## BRIEF
Reproduce every one of the entries below word for word, leaving out the pictures.

(Stored entries)
╔══

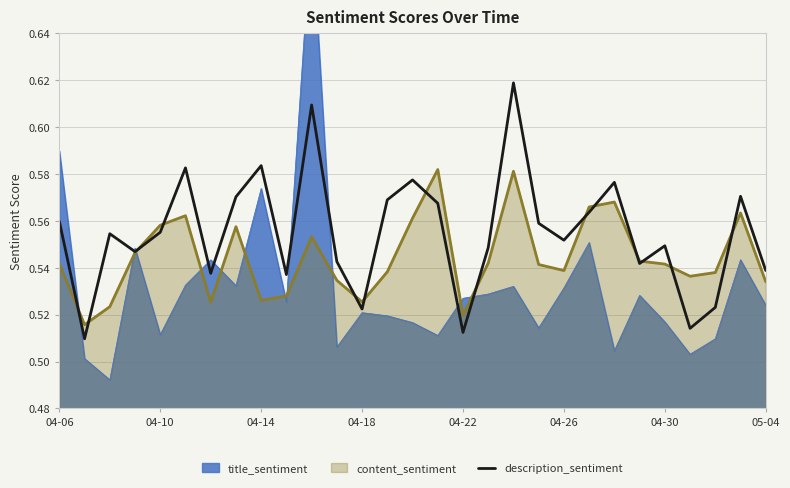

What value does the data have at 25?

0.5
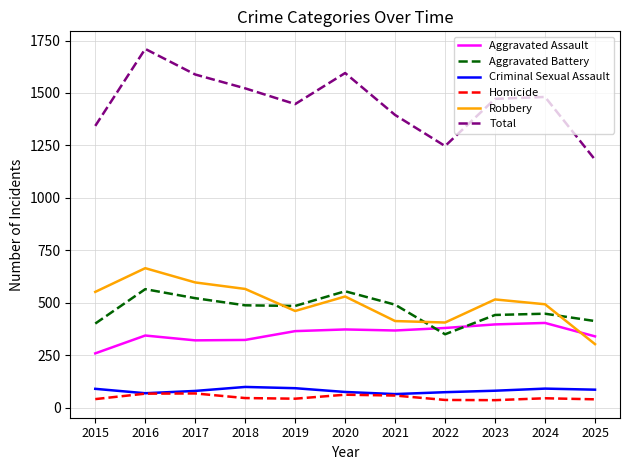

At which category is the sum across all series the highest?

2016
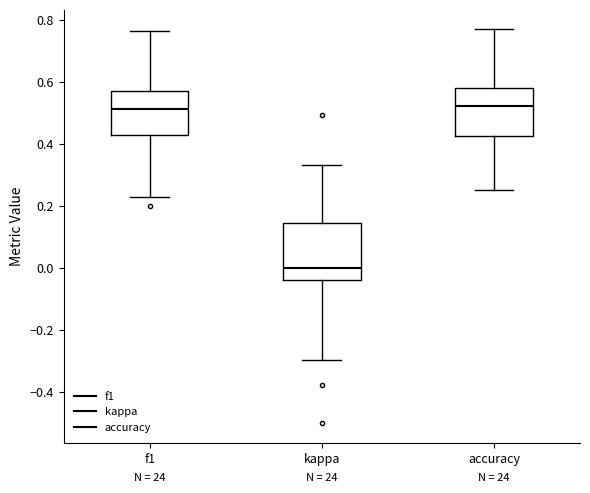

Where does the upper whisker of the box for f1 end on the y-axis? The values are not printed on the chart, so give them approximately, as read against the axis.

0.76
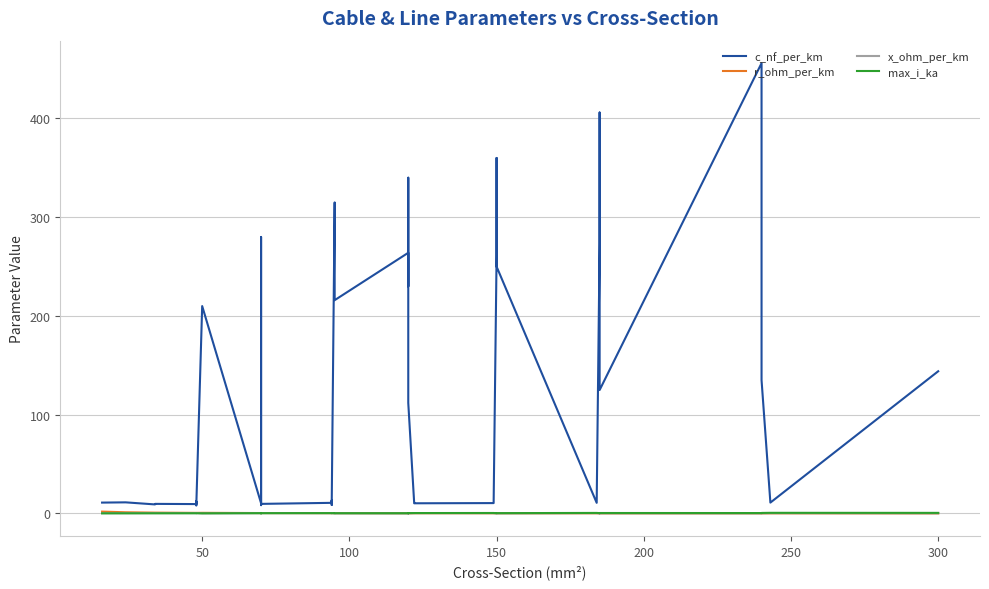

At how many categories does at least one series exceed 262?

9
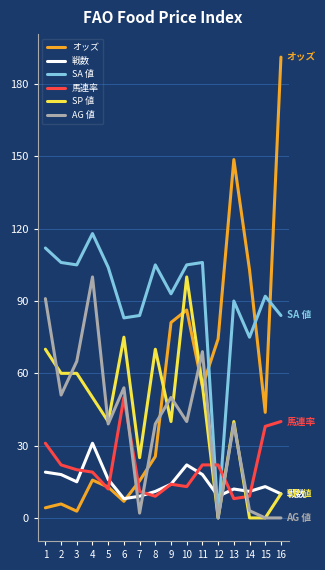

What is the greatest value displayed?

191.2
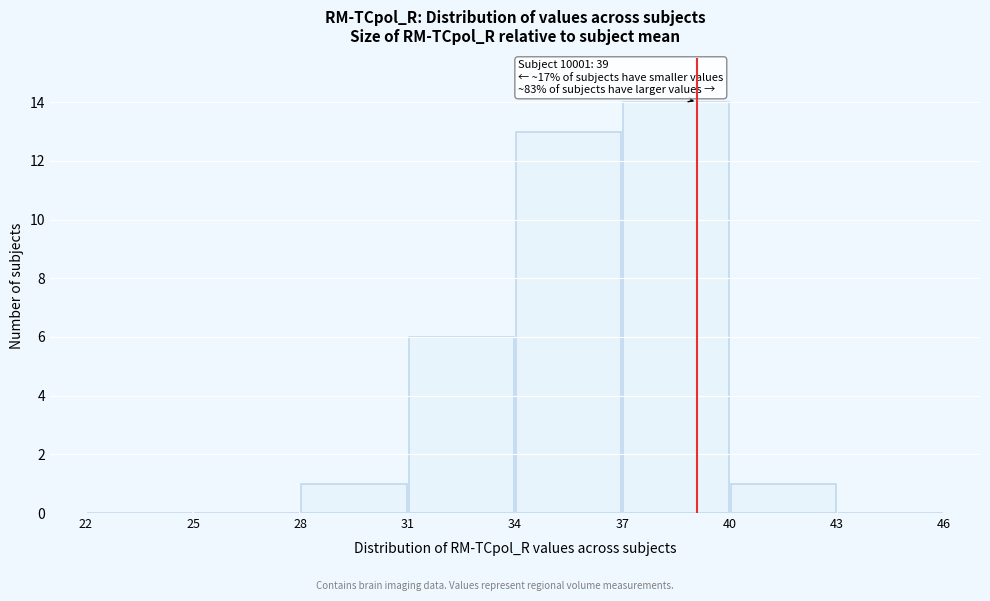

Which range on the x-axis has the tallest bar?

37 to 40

╚══

## REPLY TO THE EXERCISE
What value does the data have at 25?

0.5

At which category is the sum across all series the highest?

2016

Where does the upper whisker of the box for f1 end on the y-axis? The values are not printed on the chart, so give them approximately, as read against the axis.

0.76

At how many categories does at least one series exceed 262?

9

What is the greatest value displayed?

191.2

Which range on the x-axis has the tallest bar?

37 to 40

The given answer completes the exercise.